Giffords PAC is facing an FEC complaint alleging improper joint fundraising, and industry groups say the group failed to follow disclosure rules while coordinating with several high-profile Democrats.
Many political action committees start with good intentions but stumble over campaign finance rules. Some organizers are well-meaning, others want influence in Washington, and plenty just do not understand the limit lines they are required to respect.
Giffords, led by a former congresswoman and her husband who now serves in the Senate, should be aware of those rules. That makes the complaint filed by the National Shooting Sports Foundation with the Federal Election Commission notable.
NSSF®, The Firearm Industry Trade Association, filed a complaint with the Federal Election Commission (FEC) against Giffords PAC, the political fundraising arm of the gun control group Giffords: Courage to Fight Gun Violence. In the complaint, NSSF alleges Giffords PAC and its allies are skirting the FEC’s joint fundraising rules when they solicit funds for both Giffords PAC and their preferred candidates for elected office. Giffords PAC has been using these joint fundraising solicitations to enrich their own antigun agenda, while failing to comply with the FEC’s joint fundraising filing and disclaimer requirements.
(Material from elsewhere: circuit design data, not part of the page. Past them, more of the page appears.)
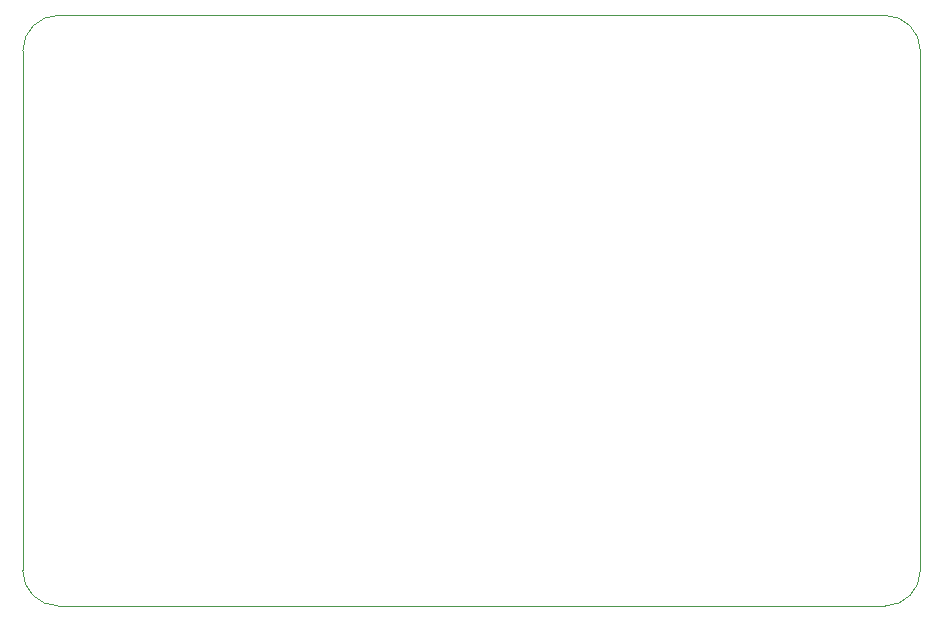
<source format=gbr>
%TF.GenerationSoftware,KiCad,Pcbnew,9.0.7*%
%TF.CreationDate,2026-02-21T00:44:39-08:00*%
%TF.ProjectId,matrix-driver,6d617472-6978-42d6-9472-697665722e6b,rev?*%
%TF.SameCoordinates,Original*%
%TF.FileFunction,Profile,NP*%
%FSLAX46Y46*%
G04 Gerber Fmt 4.6, Leading zero omitted, Abs format (unit mm)*
G04 Created by KiCad (PCBNEW 9.0.7) date 2026-02-21 00:44:39*
%MOMM*%
%LPD*%
G01*
G04 APERTURE LIST*
%TA.AperFunction,Profile*%
%ADD10C,0.050000*%
%TD*%
G04 APERTURE END LIST*
D10*
X173000001Y-140000000D02*
G75*
G02*
X170000001Y-143000001I-3000001J0D01*
G01*
X96999999Y-95999999D02*
G75*
G02*
X99999999Y-92999999I3000001J-1D01*
G01*
X170000000Y-93000000D02*
X99999999Y-92999999D01*
X96999999Y-95999999D02*
X97000001Y-139999999D01*
X100000000Y-143000000D02*
X170000001Y-143000000D01*
X99999999Y-143000000D02*
G75*
G02*
X97000000Y-140000000I1J3000000D01*
G01*
X173000001Y-140000000D02*
X173000000Y-96000000D01*
X170000000Y-93000000D02*
G75*
G02*
X173000000Y-96000000I0J-3000000D01*
G01*
M02*

</source>
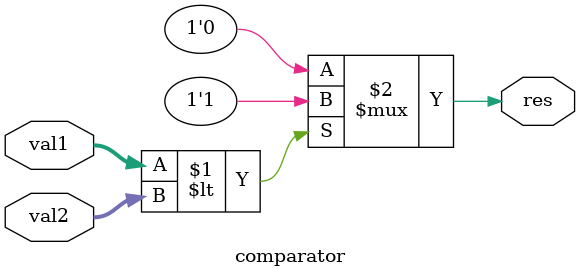
<source format=v>
`timescale 1ns / 1ps

module comparator (
  input [9:0] val1,  // random number
  input [9:0] val2,  // target value
  output res
);
  // output 1 when random < target
  assign res = (val1 < val2) ? 1'b1 : 1'b0;
endmodule
</source>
NSSF is urging the FEC to take action against Giffords PAC, and the candidates with whom they are jointly fundraising, for these violations.
“Giffords PAC has been playing fast and loose with how they are soliciting funds to support themselves and their preferred gun control candidates for elected office,” said Lawrence G. Keane, NSSF’s Senior Vice President and General Counsel. “The FEC’s joint fundraising rules are clear but Giffords ignores them because they believe they are above accountability. Their fundraising misleads consumers by falsely claiming these joint fundraising solicitations are not authorized by any candidates or their campaign committees. Giffords PAC and these candidates are knowingly ignoring mandatory FEC disclosure requirements.”
Giffords PAC sent fundraising emails in partnership with preferred federal and gubernatorial candidates for office that ask potential donors to “split a donation between my campaign and Giffords PAC…” yet it has failed to properly follow the required FEC joint fundraising procedures. FEC regulations require the appointment of a joint fundraising representative or formation of a joint fundraising committee with the associated campaigns, yet Giffords PAC’s most recent FEC Statement of Organization does not reflect its involvement in any joint fundraising efforts.
The complaint argues some solicitations were described as paid for by Giffords but were worded so they appeared not to be authorized by the candidates involved. That distinction matters under FEC rules because joint fundraising requires clear agreements and disclosures that the public can see.
According to the materials attached to the complaint, the joint solicitations were coordinated with a slate of prominent Democrats. Names tied to the fundraising included Senator John Hickenlooper, Senator Jon Ossoff, Senator Sherrod Brown, Governor Abigail Spanberger, Senator Adam Schiff, Representative Mikie Sherrill, Senator Amy Klobuchar, Governor Roy Cooper, and Governor Katie Hobbs.
Shocking, right? No? Yeah, me neither.
If Republicans and organizations like the NRA must follow technical disclosure rules, the same standards should apply across the board. Accountability cannot be selective based on who you are or what cause you support, and the law does not bend for narratives.
There are plenty of campaign finance rules that look like busywork or make little sense, but those are not a license to ignore them. If a group is failing to appoint a joint fundraising representative or set up a formal committee while soliciting split donations, the FEC’s regulations are straightforward on paper and enforceable in practice.
Outside groups that portray themselves as reformers or as champions of new campaign finance norms should not get a pass when it benefits their political allies. If Giffords PAC skipped filings or misstated authorization and approval language in solicitations, that is not merely a bookkeeping error — it erodes public trust.
The NSSF complaint frames this as more than a technicality: it alleges deliberate attempts to obscure the relationship between the PAC and candidates while collecting money for a coordinated agenda. Whether the FEC ultimately agrees, the complaint forces a formal review of the conduct and the records behind these fundraising emails.
One of the odder ironies here is the overlap between donors who previously argued that “money isn’t free speech” and the fundraisers that now obscure who authorized what. That tension underlines why transparency rules exist and why they matter irrespective of ideology.
At the end of the day, enforcement decisions will come from regulators and, possibly, from legal challenges. For now, the complaint puts Giffords PAC under a spotlight it clearly did not want and raises fresh questions about how joint fundraising is handled in the blue fundraising ecosystem.